Geastrum melanocephalum produces medium to large basidiomata (fruiting bodies) that undergo dramatic morphological changes as they mature. When young, the fruiting bodies are epigeous (growing above ground), rounded, and often onion-shaped, measuring up to 12 cm in diameter. They typically feature a smooth, cracked, or scaly outer surface that is not encrusted with debris, and may have an umbo (raised knob) at the apex. A distinct characteristic is that the surface turns violet when damaged in fresh specimens.

As the fungus matures, the exoperidium (outer wall) splits into 4–8 rays (occasionally up to 13) that arch outward, often forming a characteristic "collar" similar to that seen in Geastrum triplex. The most distinctive feature of G. melanocephalum is its evanescent (quickly disappearing) endoperidium (inner spore sac), which bursts open during development. This results in the complete exposure of the naked gleba (spore mass) and reveals a prominent, stout columella (central column) with a short stalk beneath it.

# # # #

◆ **PROBLEMS TO WORK ON**:
A - In the Geastrum melanocephalum description, what color does the surface of fresh specimens turn when damaged?
B - Reproduce the Geastrum melanocephalum description from "As the fungus" up to and including "stalk beneath it.".
None of the rows below is needed.

(Saved entries)
# # # #

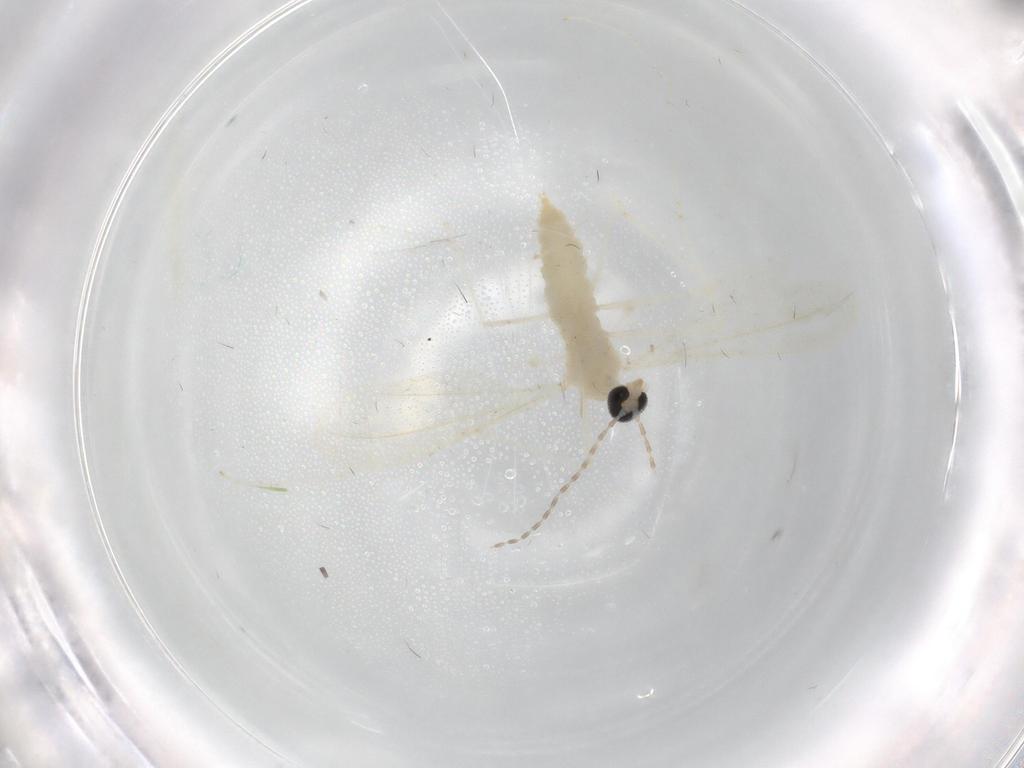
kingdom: Animalia
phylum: Arthropoda
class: Insecta
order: Diptera
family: Cecidomyiidae
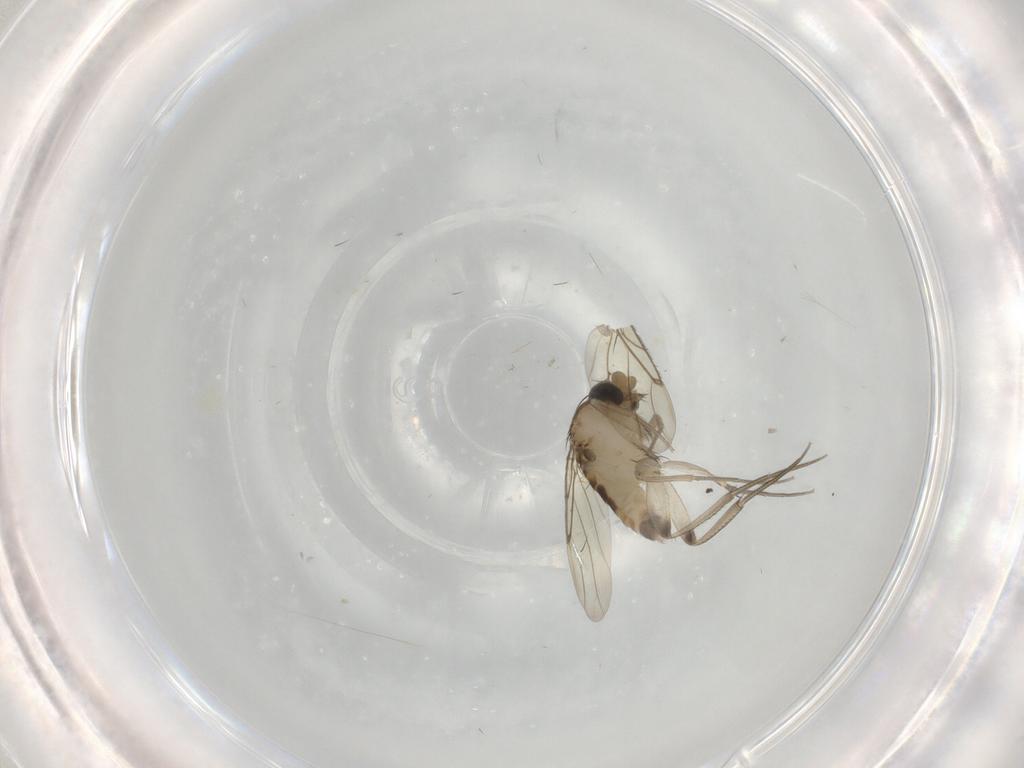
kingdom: Animalia
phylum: Arthropoda
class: Insecta
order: Diptera
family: Phoridae
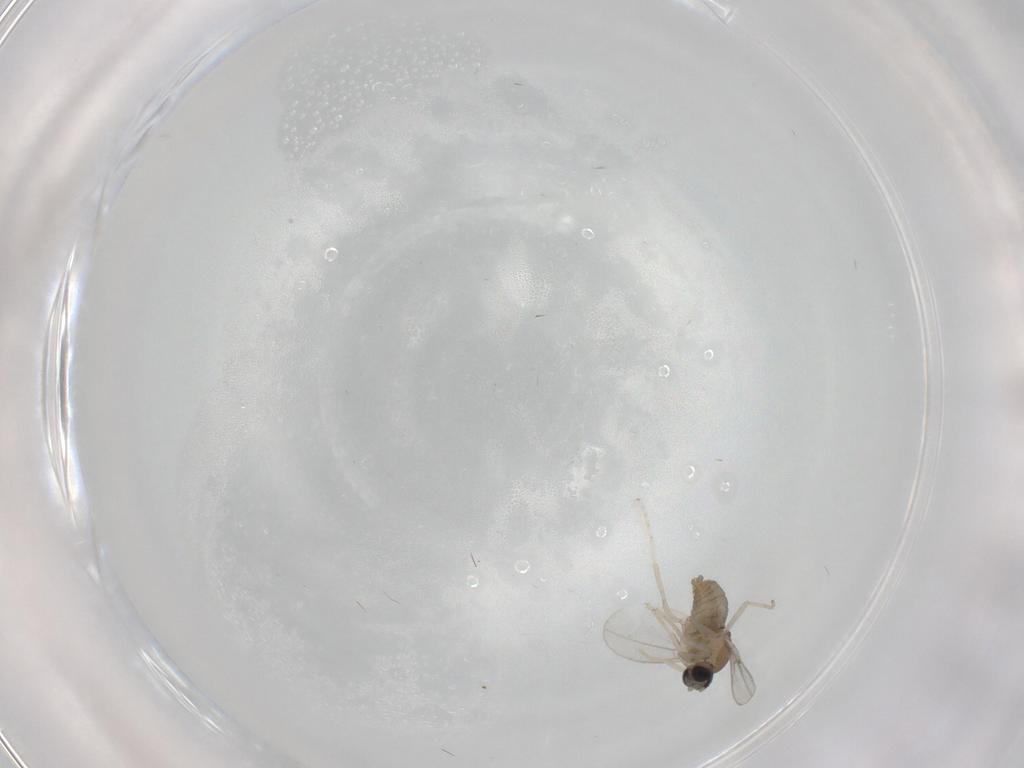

# # # #

◆ **RESULTS BY TASK**:
A - Violet.

B -
As the fungus matures, the exoperidium (outer wall) splits into 4–8 rays (occasionally up to 13) that arch outward, often forming a characteristic "collar" similar to that seen in Geastrum triplex. The most distinctive feature of G. melanocephalum is its evanescent (quickly disappearing) endoperidium (inner spore sac), which bursts open during development. This results in the complete exposure of the naked gleba (spore mass) and reveals a prominent, stout columella (central column) with a short stalk beneath it.